• Task prompt
Output only the lines below from the one containing "[**\LagoClient\Model\Plan**](../Model/Plan.md)" to the one containing "[[Back to README]](../../README.md)", exactly as written, both ends kept.
◆ ◆ ◆ ◆ ◆ ◆ ◆
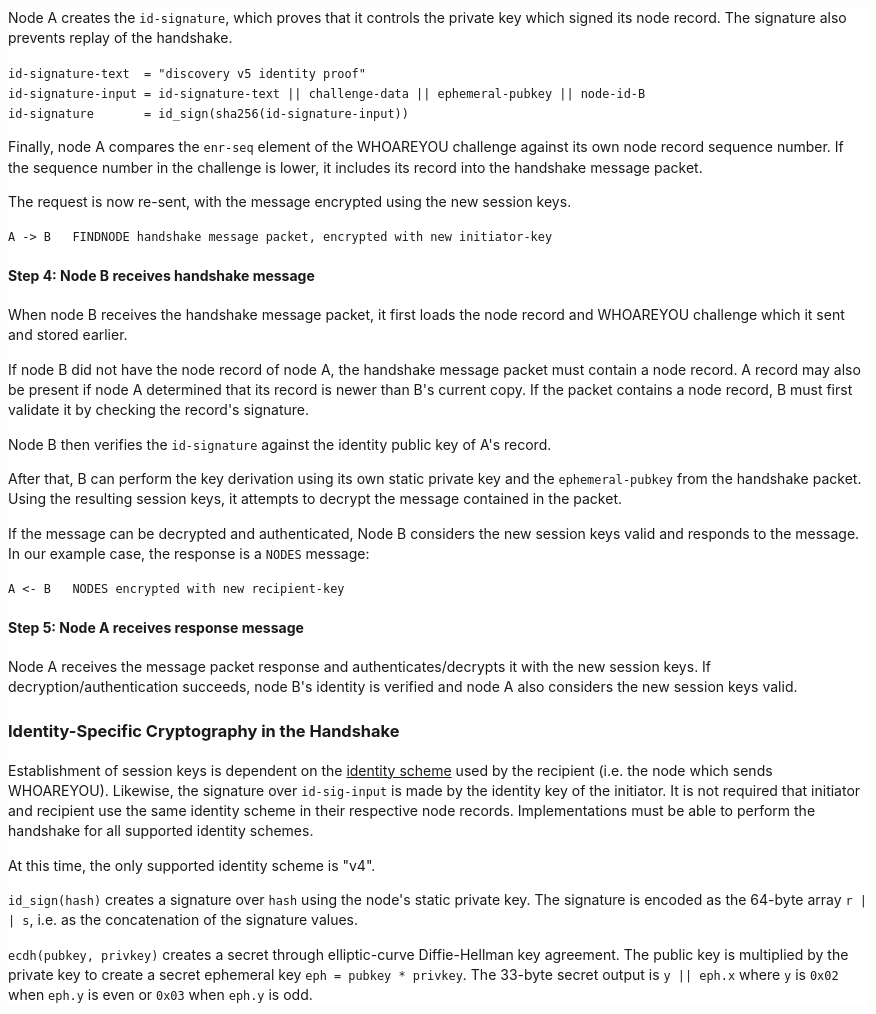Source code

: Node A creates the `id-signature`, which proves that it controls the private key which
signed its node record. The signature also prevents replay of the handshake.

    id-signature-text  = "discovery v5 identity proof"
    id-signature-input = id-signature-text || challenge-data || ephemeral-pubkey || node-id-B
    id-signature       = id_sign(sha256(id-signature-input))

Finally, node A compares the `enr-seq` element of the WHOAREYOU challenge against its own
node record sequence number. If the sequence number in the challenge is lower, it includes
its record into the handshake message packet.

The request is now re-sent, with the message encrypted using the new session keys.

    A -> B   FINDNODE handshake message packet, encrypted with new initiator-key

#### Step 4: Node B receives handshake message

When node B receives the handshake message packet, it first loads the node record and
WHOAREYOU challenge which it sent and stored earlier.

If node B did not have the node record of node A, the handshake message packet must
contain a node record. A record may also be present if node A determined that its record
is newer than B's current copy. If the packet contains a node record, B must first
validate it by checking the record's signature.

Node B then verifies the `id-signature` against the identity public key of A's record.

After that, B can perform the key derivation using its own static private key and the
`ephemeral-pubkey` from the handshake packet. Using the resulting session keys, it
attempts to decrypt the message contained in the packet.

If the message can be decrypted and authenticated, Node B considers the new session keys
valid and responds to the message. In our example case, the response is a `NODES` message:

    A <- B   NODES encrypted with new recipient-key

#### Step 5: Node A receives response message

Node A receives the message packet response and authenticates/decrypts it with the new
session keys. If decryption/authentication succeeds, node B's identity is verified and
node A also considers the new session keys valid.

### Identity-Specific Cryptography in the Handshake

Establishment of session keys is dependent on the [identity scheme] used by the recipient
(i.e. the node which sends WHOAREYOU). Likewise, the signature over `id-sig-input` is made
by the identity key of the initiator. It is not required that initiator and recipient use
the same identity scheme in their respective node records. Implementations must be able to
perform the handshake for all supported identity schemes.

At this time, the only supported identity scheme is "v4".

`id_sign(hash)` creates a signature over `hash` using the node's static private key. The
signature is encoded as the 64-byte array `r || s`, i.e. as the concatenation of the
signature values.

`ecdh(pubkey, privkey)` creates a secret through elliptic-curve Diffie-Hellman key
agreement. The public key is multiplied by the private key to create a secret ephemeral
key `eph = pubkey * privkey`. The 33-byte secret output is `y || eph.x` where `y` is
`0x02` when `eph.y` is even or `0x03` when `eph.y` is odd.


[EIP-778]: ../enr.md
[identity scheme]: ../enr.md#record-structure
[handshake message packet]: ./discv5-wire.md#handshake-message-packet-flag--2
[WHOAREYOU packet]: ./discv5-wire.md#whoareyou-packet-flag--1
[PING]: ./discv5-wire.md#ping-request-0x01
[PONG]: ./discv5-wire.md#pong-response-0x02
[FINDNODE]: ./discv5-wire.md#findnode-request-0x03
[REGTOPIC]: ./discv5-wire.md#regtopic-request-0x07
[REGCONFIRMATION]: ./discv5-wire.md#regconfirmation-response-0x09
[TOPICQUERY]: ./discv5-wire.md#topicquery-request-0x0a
◆ ◆ ◆ ◆ ◆ ◆ ◆
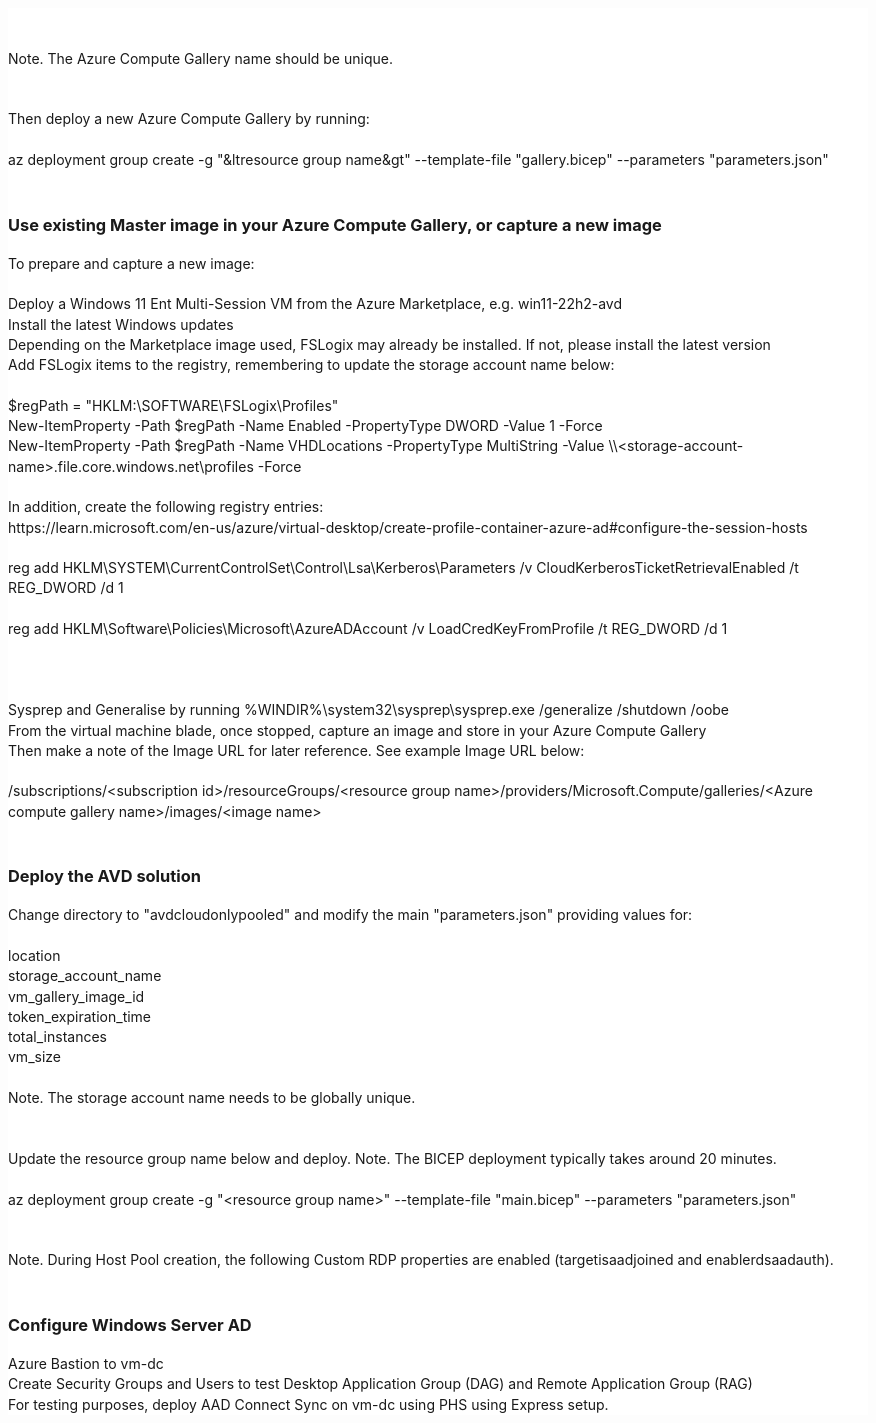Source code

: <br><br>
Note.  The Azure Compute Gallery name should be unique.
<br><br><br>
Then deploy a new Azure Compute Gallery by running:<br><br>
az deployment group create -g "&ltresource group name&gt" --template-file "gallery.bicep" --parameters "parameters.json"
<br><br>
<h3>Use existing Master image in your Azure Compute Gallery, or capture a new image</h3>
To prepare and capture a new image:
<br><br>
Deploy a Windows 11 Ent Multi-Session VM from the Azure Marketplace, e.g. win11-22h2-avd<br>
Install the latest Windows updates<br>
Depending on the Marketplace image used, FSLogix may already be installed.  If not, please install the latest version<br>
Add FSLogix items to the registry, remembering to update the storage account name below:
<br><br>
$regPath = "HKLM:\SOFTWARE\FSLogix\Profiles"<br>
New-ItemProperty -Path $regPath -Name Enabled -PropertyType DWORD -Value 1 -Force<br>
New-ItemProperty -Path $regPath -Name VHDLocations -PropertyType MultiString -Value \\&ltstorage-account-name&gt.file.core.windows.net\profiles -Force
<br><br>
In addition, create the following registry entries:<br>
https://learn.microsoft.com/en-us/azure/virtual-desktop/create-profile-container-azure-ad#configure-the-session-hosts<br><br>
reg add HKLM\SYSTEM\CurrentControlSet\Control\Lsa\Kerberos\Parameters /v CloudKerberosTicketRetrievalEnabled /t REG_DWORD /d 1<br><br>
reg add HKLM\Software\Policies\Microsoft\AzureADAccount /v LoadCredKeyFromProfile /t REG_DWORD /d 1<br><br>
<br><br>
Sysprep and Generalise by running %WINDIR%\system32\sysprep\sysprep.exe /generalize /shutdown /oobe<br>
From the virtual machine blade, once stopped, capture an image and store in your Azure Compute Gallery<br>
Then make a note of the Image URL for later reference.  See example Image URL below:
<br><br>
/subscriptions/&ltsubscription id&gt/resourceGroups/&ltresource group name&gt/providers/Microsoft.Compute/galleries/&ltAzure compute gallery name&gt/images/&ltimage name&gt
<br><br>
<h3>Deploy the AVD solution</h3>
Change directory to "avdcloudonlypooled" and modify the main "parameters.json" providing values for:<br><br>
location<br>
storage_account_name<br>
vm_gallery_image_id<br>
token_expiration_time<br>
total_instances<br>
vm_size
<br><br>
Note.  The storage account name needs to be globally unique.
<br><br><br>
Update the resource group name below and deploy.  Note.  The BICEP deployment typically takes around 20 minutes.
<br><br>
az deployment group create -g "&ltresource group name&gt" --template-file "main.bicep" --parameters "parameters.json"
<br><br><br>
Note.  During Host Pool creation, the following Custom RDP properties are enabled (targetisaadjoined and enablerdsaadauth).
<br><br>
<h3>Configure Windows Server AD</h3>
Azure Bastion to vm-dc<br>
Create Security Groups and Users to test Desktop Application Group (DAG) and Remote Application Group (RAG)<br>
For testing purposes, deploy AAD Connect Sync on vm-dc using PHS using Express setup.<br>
◆ ◆ ◆ ◆ ◆ ◆ ◆
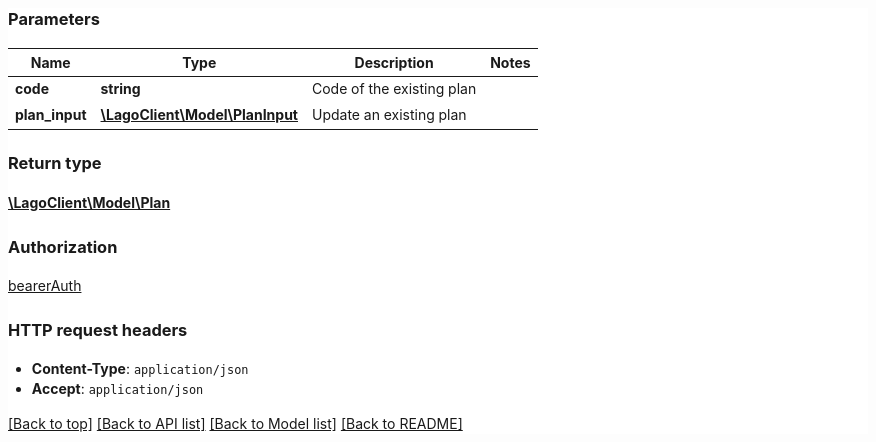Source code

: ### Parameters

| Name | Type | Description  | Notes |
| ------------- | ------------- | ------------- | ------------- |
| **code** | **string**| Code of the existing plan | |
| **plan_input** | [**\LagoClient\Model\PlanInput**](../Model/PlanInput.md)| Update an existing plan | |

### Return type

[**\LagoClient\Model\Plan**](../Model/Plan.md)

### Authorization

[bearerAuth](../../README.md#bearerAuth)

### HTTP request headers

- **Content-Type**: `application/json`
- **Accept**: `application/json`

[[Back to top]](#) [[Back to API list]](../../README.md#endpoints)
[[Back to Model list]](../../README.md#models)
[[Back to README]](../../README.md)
◆ ◆ ◆ ◆ ◆ ◆ ◆
• Reply
[**\LagoClient\Model\Plan**](../Model/Plan.md)

### Authorization

[bearerAuth](../../README.md#bearerAuth)

### HTTP request headers

- **Content-Type**: `application/json`
- **Accept**: `application/json`

[[Back to top]](#) [[Back to API list]](../../README.md#endpoints)
[[Back to Model list]](../../README.md#models)
[[Back to README]](../../README.md)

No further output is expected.